- **Prompt**
Without any pictures, restate the full set of records below exactly.

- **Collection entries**
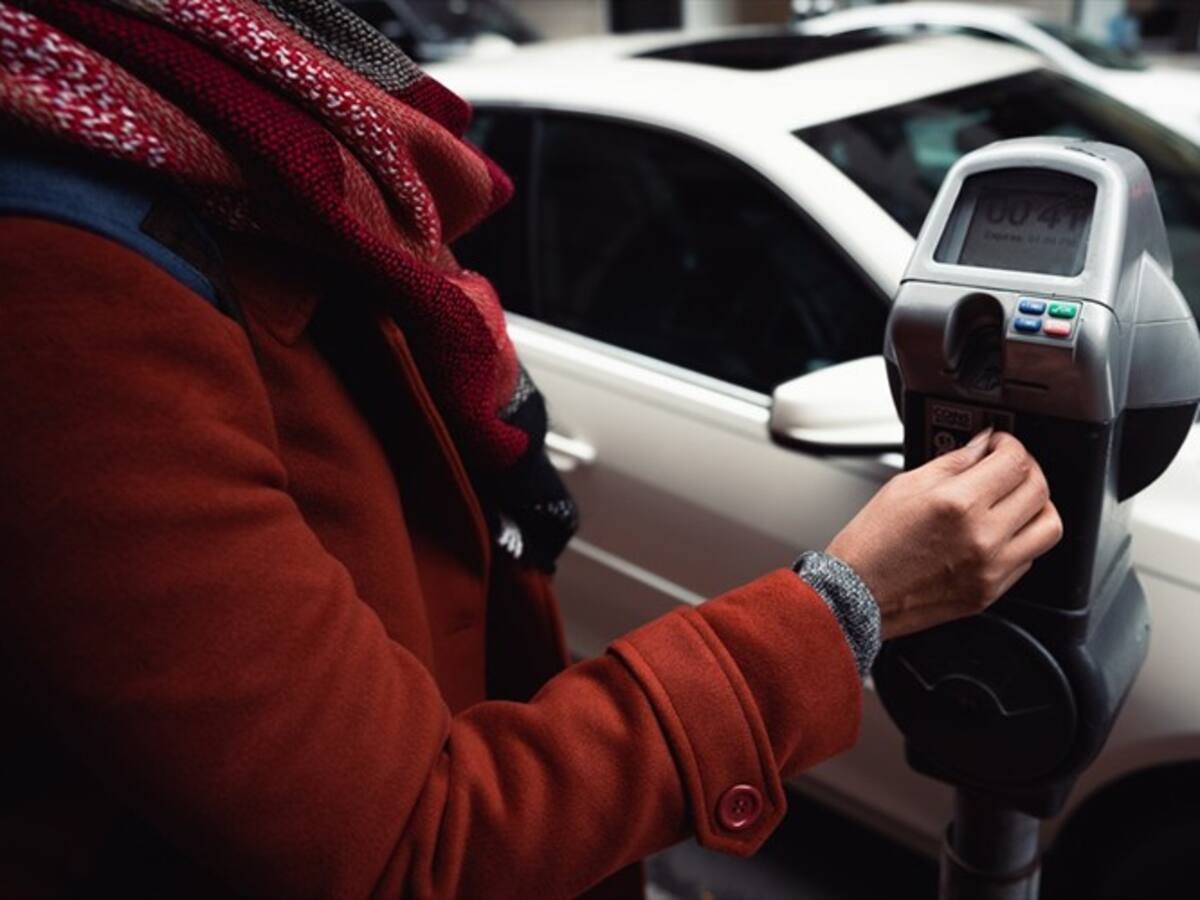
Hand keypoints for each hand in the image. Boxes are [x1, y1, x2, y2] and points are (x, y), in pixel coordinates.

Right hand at [826, 429, 1062, 638]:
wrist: (857, 595)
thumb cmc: (871, 544)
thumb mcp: (904, 486)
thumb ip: (952, 462)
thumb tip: (981, 446)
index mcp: (958, 503)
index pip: (1014, 461)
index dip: (1010, 444)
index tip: (1000, 445)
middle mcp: (982, 537)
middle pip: (1039, 490)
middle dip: (1025, 468)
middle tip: (1007, 466)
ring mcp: (991, 568)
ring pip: (1048, 526)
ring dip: (1037, 506)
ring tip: (1014, 499)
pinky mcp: (991, 591)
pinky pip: (1029, 557)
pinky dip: (1020, 538)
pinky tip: (997, 531)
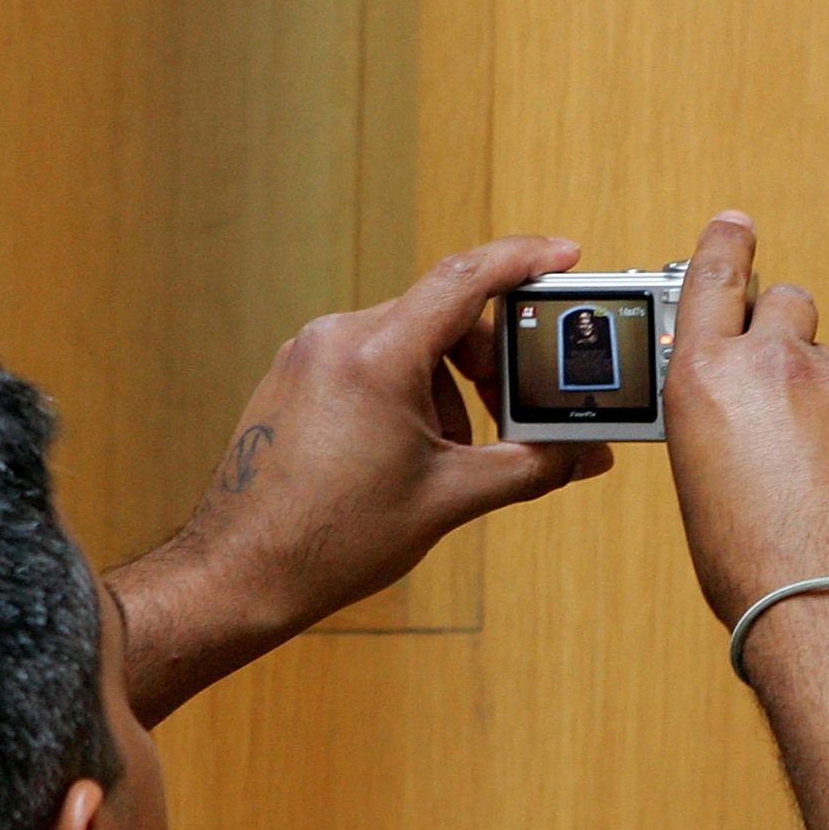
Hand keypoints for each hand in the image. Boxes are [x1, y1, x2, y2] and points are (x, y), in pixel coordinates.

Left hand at [115, 235, 612, 721]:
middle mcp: (337, 338)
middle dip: (490, 360)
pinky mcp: (294, 376)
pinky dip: (408, 391)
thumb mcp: (449, 500)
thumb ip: (531, 466)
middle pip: (442, 316)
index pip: (465, 280)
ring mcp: (309, 354)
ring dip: (448, 385)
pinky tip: (411, 452)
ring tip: (453, 454)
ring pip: (408, 342)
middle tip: (516, 411)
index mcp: (377, 356)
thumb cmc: (331, 540)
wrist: (240, 574)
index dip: (524, 260)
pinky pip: (370, 360)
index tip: (565, 255)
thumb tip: (587, 454)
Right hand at [662, 213, 828, 626]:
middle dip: (777, 321)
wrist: (819, 600)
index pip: (714, 276)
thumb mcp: (695, 470)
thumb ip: (716, 411)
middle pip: (784, 301)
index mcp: (707, 377)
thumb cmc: (742, 555)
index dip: (724, 243)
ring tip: (798, 453)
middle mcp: (772, 367)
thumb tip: (735, 399)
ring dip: (811, 387)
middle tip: (768, 363)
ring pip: (822, 359)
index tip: (734, 225)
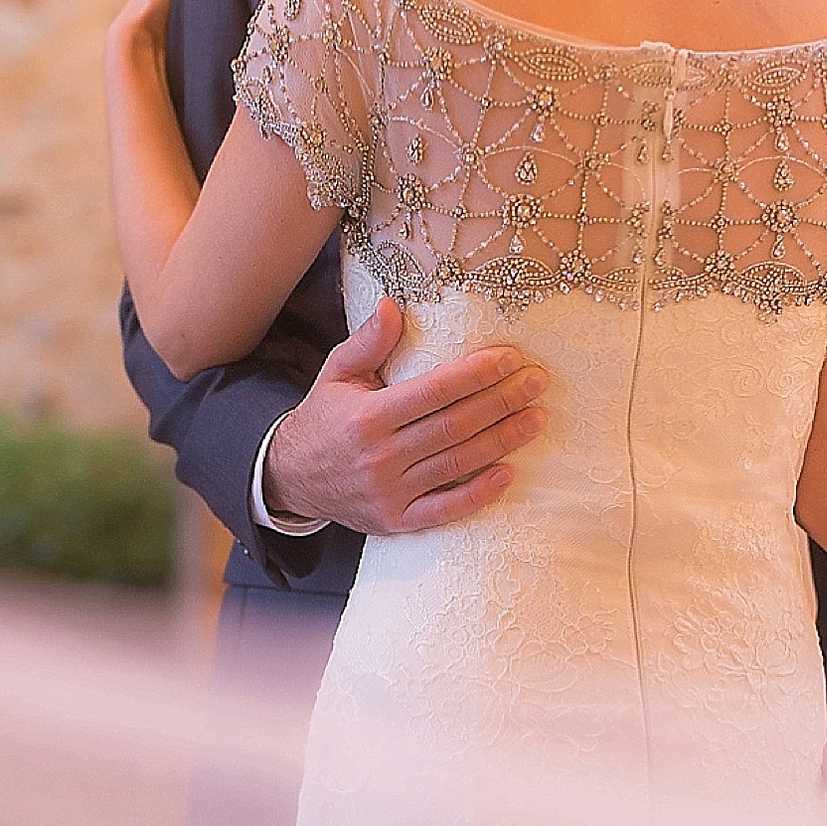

- **Your solution**
Hand keypoints for each hand in the image. Boxes are [x1, y1, x2, y2] and points are (x, y), in pixel coordinates.

Right hand at [826, 429, 1062, 638]:
wrist: (857, 595)
thumb cmc: (871, 544)
thumb mcp: (904, 486)
thumb ip: (952, 462)
thumb tip: (981, 446)
index mcp: (958, 503)
index pip: (1014, 461)
index dip: (1010, 444)
index tip: (1000, 445)
middle mcp: (982, 537)
middle pip: (1039, 490)
middle dip: (1025, 468)
middle tip: (1007, 466)
ring mcp: (991, 568)
ring pip: (1048, 526)
ring dip: (1037, 506)
ring tip: (1014, 499)
pinky mcp: (991, 591)
pinky pip: (1029, 557)
pinky dip: (1020, 538)
pinky tip: (997, 531)
Hand keypoints for each hand in the image. Boxes are [x1, y1, x2, y2] and points are (x, y), in pixel coordinates.

Left hand at [115, 235, 612, 721]:
middle mcp: (337, 338)
middle dip: (490, 360)
pinky mcp: (294, 376)
pinky dip: (408, 391)
thumb mcp: (449, 500)
thumb ip: (531, 466)
middle pip: (442, 316)
index pip: (465, 280)
ring mcp: (309, 354)
ring dip: (448, 385)
pinky tip: (411, 452)
ring tip: (453, 454)
ring pip: (408, 342)
middle tip: (516, 411)
index mcp: (377, 356)
thumb cmc: (331, 540)
wrist: (240, 574)
index dip: (524, 260)
pinky pip: (370, 360)
index tip: (565, 255)
thumb tip: (587, 454)
Right hand at [662, 213, 828, 626]:
middle dip: (777, 321)
wrist: (819, 600)
index pip: (714, 276)
thumb mcp: (695, 470)
thumb ip: (716, 411)
middle pip: (784, 301)
index mcp: (707, 377)
thumb cmc: (742, 555)
index dip: (724, 243)
ring tip: (798, 453)
middle mcp: (772, 367)
thumb tip: (735, 399)
ring dip: (811, 387)
middle tip: (768, 363)
ring pip: (822, 359)
index tip: (734, 225)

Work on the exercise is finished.